When you get a thumbnail ad you like, move up in size.  Draw a boarder the size your actual ad will be.  It’s easiest to trace the boarder of an ad the same size in a magazine.  Now pencil in your ad copy following the thumbnail sketch you made as a guide.  Don’t spend a lot of time on this one, this is just a “rough.”  Does everything work?  Everything fit?  Enough room for the photo?  You don’t have to write the body copy, but rule some lines in its place to get a feel of what it will look like.  Sketch in your logo, and your company name and address at the bottom.  Pencil in your phone number.

Now – do all this again.  Yep, it’s part of the process and everyone does it.  Tighten up the ad.  Make your headline more perfect.  Tighten where the copy will print.  Exactly where will you place the headline, and where will the line break?  Pencil in the subhead to size, and where does the break fall?  Refine and define all the elements.  Work out all the details.

Sorry: now make a third and final ad, crisp enough to show people.  This is called a comprehensive layout or comp.  If there are colors, show them.  Show the boarder style. Everything should be as it will appear in the final ad, but in pencil.  Don’t hand write the body copy, but have it represented with straight ruled lines.  Hand letter the head and sub head to approximate size.  Shade in where the photo or illustration will be placed.  Complete with your logo and name at the bottom, and the large phone number.  It should be nice enough to show around.

Now show it around.  Does everyone like it?  Get opinions.  Do they read it?  No, don’t just ask if they would read it, hand them the ad and the typed copy on another sheet and SEE if they read it.  Hint: If they don’t smile the moment you show it to them, you’re in trouble.  It they don’t read it in entirety, you’re in deep trouble.

Everyone like it?  Read it?  Good.  Now you have two choices: 1. set the ad on your computer, at a typesetting house, or a copy shop like Kinkos; or 2. take it to an advertising agency and have them set it.  If you’ve selected door number 1, you’re almost finished.  The people at Kinkos are generally friendly and helpful.  Everyone will respect you if you come in with a well thought-out tight comp.  Create your ad on their computer.  Ask them to help you if you need help.  Best of luck.  Drop a sample to me for a very fast review.

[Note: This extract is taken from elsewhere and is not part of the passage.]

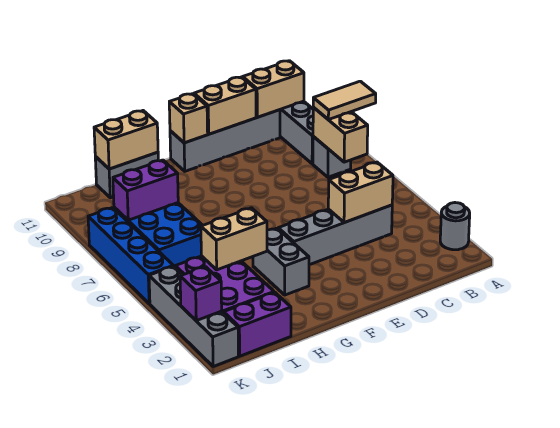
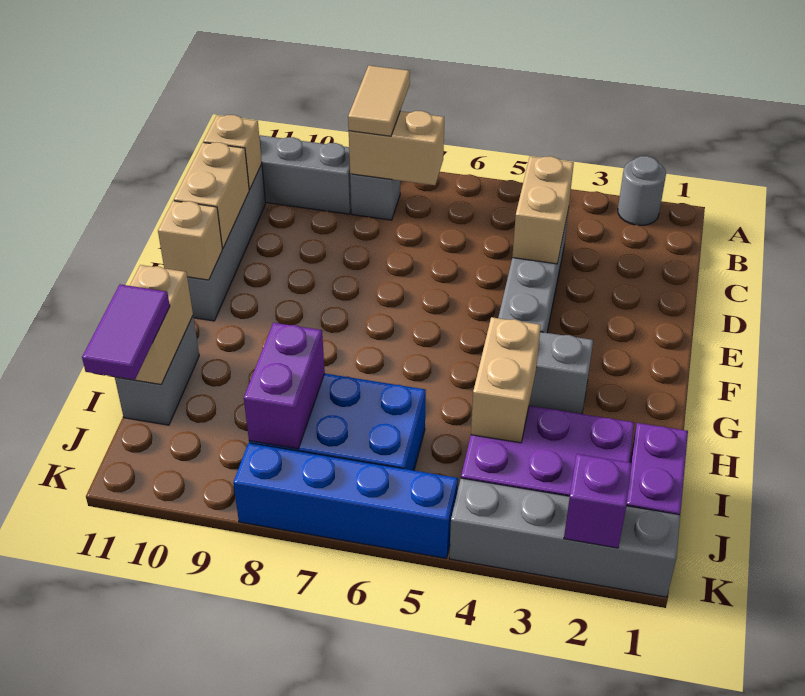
tan 1x2 brick [243,61,304,117] -> tan 1x1 brick [203,115,262,189]
none -> purple 1x2 tile [82,284,170,380]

But I recommend option number 2.  Since your ad is already written and in final layout form, it shouldn’t be too expensive to have an agency look it over and get the type set.  Included in the price – you’ll get someone qualified looking over your work: they should let you know if you have any gross errors in your ad, or anything wrong at all.  They’d be stupid to set a typo or misspelling, and should give you some feedback on if it has a structural defect and will not be effective – and why.

Having the agency set your type is the final frontier for your ad before you place it – it’s nice to have a knowledgeable stranger look over your work before it becomes very expensive to make changes or very expensive to run.  An ad is only expensive if it doesn’t work.